++++ 抜粋本文 ++++

歯ぎしり

歯ぎしり

歯ぎしり『病名:ブラキシズム:Bruxism(口腔悪習癖)』とは、上下の歯が異常な接触を生じている状態を言います。寝ている時に起こる場合と、目覚めている時に起こる場合とがあり、その両方で起きていることも多いです。 種類としては以下の3タイプに分類され、すべてが混ざり合った複合型もあります。

• グラインディング:最も一般的なブラキシズム。上下の歯を前後左右にこすり合わせて、ギリギリとした音を立てるもの。自らは気付かず周囲の人からの指摘により自覚することが多い。

• クレンチング:「食いしばり」や「かみしめ」とも呼ばれるタイプのブラキシズム。上下の歯をぎゅっと力を入れて強くかみこむめ、音が立ちにくく周囲の人にも気づかれにくい。

• タッピング:上下の歯をカチカチとぶつけあうタイプの歯ぎしり。3つの中では一番発生が少ない。大きな問題は、それら様々な条件に伴って獲得された悪習癖が文字通り『クセ』となり、特別な条件下でなくても日常的に繰り返し発生してしまうことです。一晩の歯ぎしりによって、一生分の咀嚼(そしゃく)に相当するくらい、歯や顎にダメージを受けることもあると言われており、放置すると危険な場合があります。

歯ぎしりをしているかどうかは、どうすればわかりますか?
• 起床時に口の周りに違和感がある(あごが疲れている、痛い、だるいなど)

++++ 提供資料 ++++

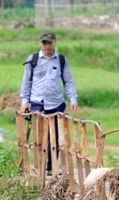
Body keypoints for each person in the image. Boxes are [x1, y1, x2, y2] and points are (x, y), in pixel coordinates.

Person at [19, 30, 78, 172]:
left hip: (56, 103)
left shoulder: (61, 60)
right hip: (37, 102)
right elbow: (26, 81)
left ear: (54, 43)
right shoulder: (33, 59)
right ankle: (40, 166)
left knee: (55, 137)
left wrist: (73, 99)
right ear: (41, 43)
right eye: (44, 43)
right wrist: (24, 101)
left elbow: (68, 81)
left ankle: (51, 168)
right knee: (39, 137)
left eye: (49, 43)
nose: (47, 46)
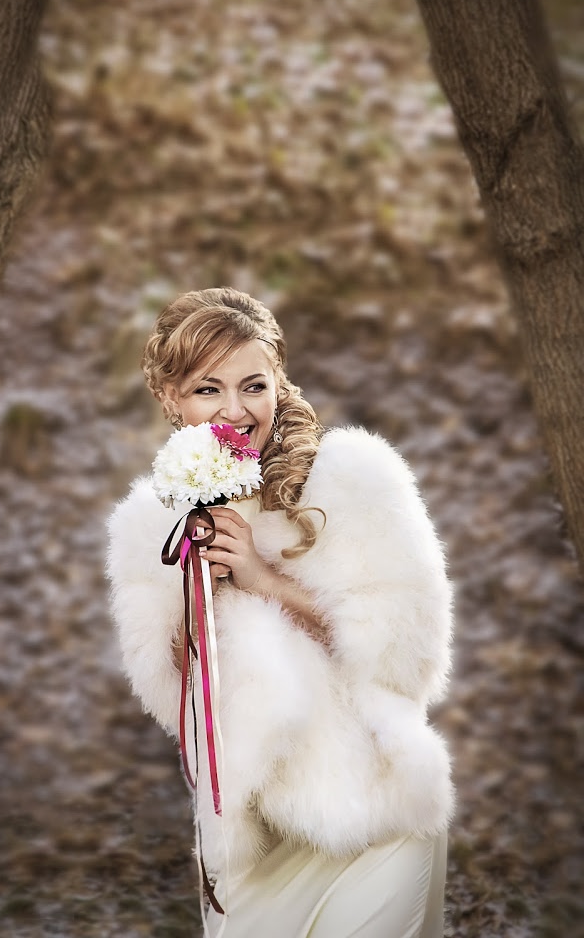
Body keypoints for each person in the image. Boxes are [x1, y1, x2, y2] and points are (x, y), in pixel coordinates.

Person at [106, 287, 454, 938]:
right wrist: (198, 588)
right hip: (253, 843)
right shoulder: (150, 527)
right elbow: (175, 697)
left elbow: (413, 656)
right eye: (208, 389)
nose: (236, 410)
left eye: (253, 385)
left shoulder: (355, 479)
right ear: (170, 399)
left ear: (278, 382)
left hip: (376, 813)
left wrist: (263, 578)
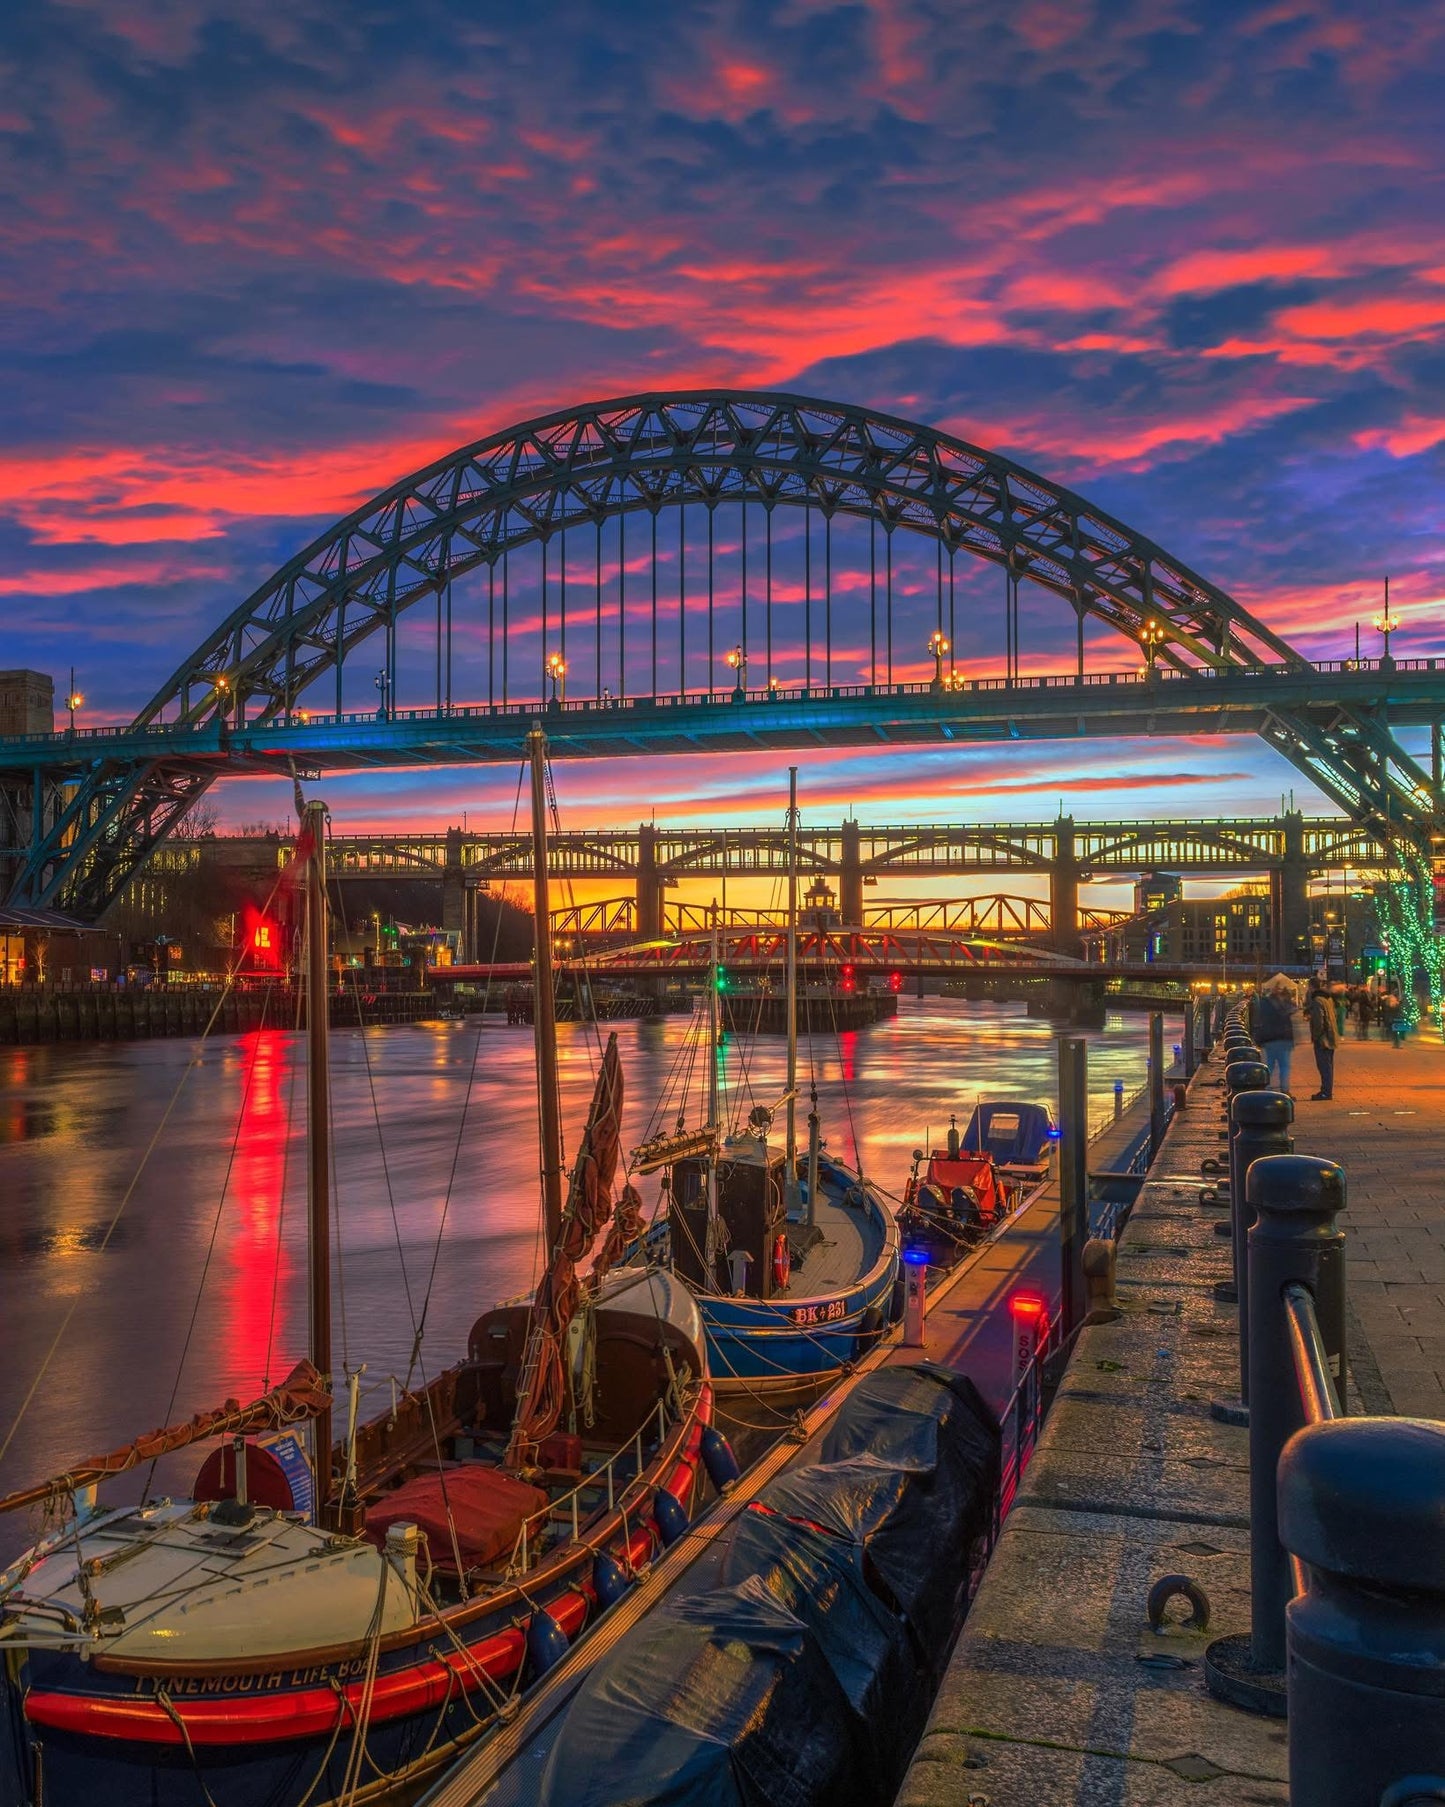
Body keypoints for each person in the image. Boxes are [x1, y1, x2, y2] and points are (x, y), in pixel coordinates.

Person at [1254, 973, 1299, 1094]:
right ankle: (1284, 1090)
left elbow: (1259, 1019)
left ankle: (1268, 1087)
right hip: (1283, 1038)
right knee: (1284, 1066)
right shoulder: (1285, 1003)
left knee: (1270, 1064)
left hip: (1269, 1038)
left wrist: (1258, 1037)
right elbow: (1293, 1010)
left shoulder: (1264, 1003)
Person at [1308, 979, 1338, 1100]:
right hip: (1331, 1036)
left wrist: (1316, 1036)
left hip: (1323, 1039)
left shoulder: (1317, 1001)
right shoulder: (1328, 999)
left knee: (1324, 1066)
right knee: (1329, 1066)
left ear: (1311, 987)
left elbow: (1319, 1021)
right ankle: (1327, 1090)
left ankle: (1326, 1092)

++++

実施事項
- a) 歯ぎしりに関する文章の内容を2文で要約してください。
- b) 歯ぎしりに関する文章のうち、「歯ぎしり『病名:ブラキシズム」から「周囲の人にも気づかれにくい。」までの部分を一字一句変えずに書き写してください。

期待される結果
- a) 歯ぎしり(ブラキシズム)とは上下の歯が異常な接触を生じている状態で、寝ている時にも目覚めている時にも起こり、その両方で起きていることも多い。種類はグラインディング、クレンチング、タッピングの3タイプに分類され、すべてが混ざり合った複合型もある。

- b)
歯ぎしり『病名:ブラキシズム:Bruxism(口腔悪習癖)』とは、上下の歯が異常な接触を生じている状態を言います。寝ている時に起こる場合と、目覚めている時に起こる場合とがあり、その両方で起きていることも多いです。 種類としては以下の3タイプに分類され、すべてが混ざり合った複合型もあります。

• グラインディング:最も一般的なブラキシズム。上下の歯を前後左右にこすり合わせて、ギリギリとした音を立てるもの。自らは気付かず周囲の人からの指摘により自覚することが多い。

• クレンチング:「食いしばり」や「かみしめ」とも呼ばれるタイプのブラキシズム。上下の歯をぎゅっと力を入れて強くかみこむめ、音が立ちにくく周囲の人にも気づかれにくい。